Los pacientes con fracturas cráneofaciales se deben operar tan pronto como sus condiciones generales lo permitan; entre más pronta la cirugía, mejores serán los resultados. El coma y el edema no contraindican la operación y sólo se omitirá en aquellos pacientes en las que sus condiciones generales sean muy malas o exista daño neurológico severo y no recuperable. El retraso en la atención inicial de estos pacientes ocasiona reabsorción e infección de los fragmentos óseos fracturados, infección de senos paranasales y nariz, contractura y acortamiento de los tejidos blandos, factores que limitan la reconstrucción y que repercuten en el resultado funcional y estético.
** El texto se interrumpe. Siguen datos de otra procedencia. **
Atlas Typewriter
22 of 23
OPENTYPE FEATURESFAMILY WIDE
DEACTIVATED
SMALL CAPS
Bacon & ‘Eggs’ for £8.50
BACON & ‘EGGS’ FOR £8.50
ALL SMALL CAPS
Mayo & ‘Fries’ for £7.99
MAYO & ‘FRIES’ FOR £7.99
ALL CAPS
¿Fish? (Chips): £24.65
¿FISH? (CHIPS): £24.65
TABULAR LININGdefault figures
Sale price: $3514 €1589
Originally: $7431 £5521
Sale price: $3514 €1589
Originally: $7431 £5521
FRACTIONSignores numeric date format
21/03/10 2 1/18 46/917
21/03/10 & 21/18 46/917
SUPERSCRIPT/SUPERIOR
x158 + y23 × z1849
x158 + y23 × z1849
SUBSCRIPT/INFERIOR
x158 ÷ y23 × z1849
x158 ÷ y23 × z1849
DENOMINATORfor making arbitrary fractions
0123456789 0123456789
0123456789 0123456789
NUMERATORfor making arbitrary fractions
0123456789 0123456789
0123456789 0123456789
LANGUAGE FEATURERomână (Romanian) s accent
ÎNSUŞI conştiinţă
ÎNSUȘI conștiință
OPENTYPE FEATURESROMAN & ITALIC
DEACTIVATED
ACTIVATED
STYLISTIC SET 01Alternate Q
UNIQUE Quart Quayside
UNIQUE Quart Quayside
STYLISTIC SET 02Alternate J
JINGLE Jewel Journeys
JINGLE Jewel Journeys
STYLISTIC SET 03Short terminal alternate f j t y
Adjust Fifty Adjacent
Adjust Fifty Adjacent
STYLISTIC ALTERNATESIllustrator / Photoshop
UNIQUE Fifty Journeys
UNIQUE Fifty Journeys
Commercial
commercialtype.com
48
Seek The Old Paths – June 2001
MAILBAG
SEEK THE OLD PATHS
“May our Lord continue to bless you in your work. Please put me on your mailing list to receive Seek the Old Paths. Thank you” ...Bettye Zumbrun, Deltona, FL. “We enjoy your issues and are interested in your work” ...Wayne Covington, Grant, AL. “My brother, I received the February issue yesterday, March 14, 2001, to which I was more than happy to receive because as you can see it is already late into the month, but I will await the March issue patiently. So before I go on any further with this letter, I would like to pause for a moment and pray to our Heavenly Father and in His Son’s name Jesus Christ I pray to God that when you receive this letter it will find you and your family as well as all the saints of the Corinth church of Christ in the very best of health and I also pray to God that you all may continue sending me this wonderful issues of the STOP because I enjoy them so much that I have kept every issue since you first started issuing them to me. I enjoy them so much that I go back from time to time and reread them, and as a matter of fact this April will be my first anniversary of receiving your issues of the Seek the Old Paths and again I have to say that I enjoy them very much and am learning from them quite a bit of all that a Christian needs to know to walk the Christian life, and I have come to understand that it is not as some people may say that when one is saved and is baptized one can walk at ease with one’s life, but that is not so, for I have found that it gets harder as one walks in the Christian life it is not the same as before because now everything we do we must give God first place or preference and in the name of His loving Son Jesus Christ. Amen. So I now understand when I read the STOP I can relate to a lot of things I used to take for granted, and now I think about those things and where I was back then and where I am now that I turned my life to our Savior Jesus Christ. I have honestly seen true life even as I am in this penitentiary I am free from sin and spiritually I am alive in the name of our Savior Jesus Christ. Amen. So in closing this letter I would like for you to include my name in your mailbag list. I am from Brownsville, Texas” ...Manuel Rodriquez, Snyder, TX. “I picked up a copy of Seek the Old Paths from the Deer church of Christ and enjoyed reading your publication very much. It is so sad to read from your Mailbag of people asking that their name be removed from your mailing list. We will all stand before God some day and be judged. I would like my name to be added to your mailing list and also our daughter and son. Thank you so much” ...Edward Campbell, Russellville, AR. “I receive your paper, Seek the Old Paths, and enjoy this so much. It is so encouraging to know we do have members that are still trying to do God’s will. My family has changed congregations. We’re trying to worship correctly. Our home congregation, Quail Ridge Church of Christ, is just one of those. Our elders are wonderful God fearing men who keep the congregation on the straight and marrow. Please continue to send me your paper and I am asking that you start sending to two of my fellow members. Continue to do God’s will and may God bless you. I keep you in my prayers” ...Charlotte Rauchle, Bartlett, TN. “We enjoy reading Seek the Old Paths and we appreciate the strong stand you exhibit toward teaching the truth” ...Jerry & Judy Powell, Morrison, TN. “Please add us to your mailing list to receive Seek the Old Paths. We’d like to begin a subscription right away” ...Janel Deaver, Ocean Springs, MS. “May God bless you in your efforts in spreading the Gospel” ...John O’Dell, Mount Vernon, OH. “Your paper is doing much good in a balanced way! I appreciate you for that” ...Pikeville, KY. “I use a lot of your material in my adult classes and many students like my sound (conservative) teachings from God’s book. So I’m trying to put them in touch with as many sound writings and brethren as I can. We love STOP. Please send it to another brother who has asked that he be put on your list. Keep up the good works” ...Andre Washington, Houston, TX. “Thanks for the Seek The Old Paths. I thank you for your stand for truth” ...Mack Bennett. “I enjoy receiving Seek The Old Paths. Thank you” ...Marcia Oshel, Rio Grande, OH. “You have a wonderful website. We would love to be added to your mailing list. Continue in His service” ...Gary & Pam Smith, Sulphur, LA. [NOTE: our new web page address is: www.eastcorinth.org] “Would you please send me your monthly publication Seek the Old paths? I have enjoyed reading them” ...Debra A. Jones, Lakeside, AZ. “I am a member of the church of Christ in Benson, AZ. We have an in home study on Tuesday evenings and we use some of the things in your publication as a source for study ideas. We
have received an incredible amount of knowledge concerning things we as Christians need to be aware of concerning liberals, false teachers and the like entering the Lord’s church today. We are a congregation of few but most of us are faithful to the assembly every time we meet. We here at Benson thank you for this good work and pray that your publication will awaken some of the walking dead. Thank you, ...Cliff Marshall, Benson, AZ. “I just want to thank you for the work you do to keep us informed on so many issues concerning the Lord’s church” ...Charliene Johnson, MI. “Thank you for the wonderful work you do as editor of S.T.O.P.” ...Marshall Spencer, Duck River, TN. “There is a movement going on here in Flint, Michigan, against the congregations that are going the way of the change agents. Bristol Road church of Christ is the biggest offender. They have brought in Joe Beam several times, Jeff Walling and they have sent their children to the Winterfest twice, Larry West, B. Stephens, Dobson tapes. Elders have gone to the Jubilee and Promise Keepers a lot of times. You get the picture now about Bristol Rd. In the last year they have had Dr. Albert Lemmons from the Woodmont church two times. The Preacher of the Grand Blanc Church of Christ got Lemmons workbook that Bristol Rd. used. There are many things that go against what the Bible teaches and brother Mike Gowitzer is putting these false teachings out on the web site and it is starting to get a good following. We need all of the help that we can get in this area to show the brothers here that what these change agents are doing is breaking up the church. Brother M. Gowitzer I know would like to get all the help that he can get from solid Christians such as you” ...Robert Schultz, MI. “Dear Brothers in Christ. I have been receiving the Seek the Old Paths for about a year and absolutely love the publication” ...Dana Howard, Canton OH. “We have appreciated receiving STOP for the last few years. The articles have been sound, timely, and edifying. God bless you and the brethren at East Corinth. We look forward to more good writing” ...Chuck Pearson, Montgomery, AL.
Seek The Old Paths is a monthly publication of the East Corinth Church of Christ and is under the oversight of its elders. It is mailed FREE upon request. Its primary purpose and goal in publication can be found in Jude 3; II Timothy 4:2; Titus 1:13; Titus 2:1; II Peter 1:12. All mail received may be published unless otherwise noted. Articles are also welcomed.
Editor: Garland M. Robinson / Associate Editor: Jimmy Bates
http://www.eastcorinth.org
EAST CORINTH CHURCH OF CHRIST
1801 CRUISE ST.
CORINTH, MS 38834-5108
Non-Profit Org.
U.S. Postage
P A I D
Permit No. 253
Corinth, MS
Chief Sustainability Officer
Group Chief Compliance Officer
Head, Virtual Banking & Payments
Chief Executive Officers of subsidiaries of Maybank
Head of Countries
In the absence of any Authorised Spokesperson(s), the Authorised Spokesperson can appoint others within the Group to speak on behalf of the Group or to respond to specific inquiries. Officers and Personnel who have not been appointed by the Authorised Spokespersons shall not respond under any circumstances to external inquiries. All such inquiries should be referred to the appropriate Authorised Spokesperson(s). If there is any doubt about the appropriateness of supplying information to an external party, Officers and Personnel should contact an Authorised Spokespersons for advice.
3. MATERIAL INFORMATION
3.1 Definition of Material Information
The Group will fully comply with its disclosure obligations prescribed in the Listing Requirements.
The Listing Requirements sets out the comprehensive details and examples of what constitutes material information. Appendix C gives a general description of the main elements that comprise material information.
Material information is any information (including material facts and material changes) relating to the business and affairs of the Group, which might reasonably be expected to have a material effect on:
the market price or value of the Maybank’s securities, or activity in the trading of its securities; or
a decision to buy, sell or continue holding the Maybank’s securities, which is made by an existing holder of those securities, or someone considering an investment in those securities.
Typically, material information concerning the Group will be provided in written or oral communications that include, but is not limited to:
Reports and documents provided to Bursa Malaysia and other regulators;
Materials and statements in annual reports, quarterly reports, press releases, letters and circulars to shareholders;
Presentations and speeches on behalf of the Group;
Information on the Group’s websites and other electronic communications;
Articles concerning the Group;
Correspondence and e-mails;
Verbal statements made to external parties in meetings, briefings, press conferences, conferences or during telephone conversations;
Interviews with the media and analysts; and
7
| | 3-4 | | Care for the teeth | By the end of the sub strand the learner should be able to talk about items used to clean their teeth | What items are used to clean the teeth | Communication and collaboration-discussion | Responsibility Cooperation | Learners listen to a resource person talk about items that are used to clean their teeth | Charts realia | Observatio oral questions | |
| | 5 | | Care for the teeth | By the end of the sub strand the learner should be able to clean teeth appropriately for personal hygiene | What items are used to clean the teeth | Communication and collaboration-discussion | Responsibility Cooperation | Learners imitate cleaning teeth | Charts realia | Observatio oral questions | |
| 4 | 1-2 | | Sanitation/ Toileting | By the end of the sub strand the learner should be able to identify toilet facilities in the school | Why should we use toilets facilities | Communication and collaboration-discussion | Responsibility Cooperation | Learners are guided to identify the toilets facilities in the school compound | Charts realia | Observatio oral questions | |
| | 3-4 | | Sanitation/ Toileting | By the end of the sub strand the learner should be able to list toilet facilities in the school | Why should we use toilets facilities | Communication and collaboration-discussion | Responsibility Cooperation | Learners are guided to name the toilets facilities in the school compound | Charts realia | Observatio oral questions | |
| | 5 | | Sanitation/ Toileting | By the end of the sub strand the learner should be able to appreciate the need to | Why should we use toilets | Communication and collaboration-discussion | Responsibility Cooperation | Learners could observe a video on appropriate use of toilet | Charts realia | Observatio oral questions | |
El tratamiento basado en los principios de la cirugía cráneofacial y en la fijación y reducción de las fracturas con miniplacas y tornillos de titanio, permiten en la mayoría de los pacientes, restablecer el aspecto y preservar o recuperar la función.

El tratamiento de las fracturas cráneofaciales, lo deben efectuar cirujanos maxilofaciales con amplia experiencia en cirugía cráneofacial y biomecánica de la fijación rígida con miniplacas. El acceso a las fracturas lo realizará a través de incisiones bien planeadas para que queden ocultas y no ocasionen daño a nervios u órganos importantes de la cara; continuará con un amplio despegamiento de la zona afectada que le permitirá visualizar el daño a las estructuras óseas, resecará todos los fragmentos óseos destruídos o inútiles y los cambiará por injertos de hueso obtenidos del mismo cráneo o de una costilla, con la finalidad de reconstruír la anatomía; reducirá en forma anatómica y precisa los fragmentos fracturados y la fijación la realizará con placas de titanio de mínimas dimensiones que no distorsionen el aspecto de la cara; por último, reparará todos los tejidos blandos y órganos dañados. Con frecuencia se requiere la participación del neocirujano y del oftamólogo durante el procedimiento. La mayoría de los pacientes atendidos en forma oportuna y adecuada podrán regresar a su vida activa, social y productiva sin secuelas funcionales o estéticas, antes de cuatro meses posteriores a la cirugía.

Las lesiones de los tejidos blandos son el factor más importante que limita la calidad del resultado y, aún cuando la reconstrucción ósea haya sido un éxito, para el paciente puede evolucionar con severa deformidad facial por la presencia de cicatrices y acortamiento de sus tejidos blandos. Estos pacientes requieren de varias cirugías para poder mejorar su aspecto.

Los procedimientos que se utilizan en la reconstrucción de pacientes con fracturas cráneofaciales en fase inmediata, también se pueden utilizar en la corrección de las secuelas dejadas por un retraso en la atención inicial o por mal manejo.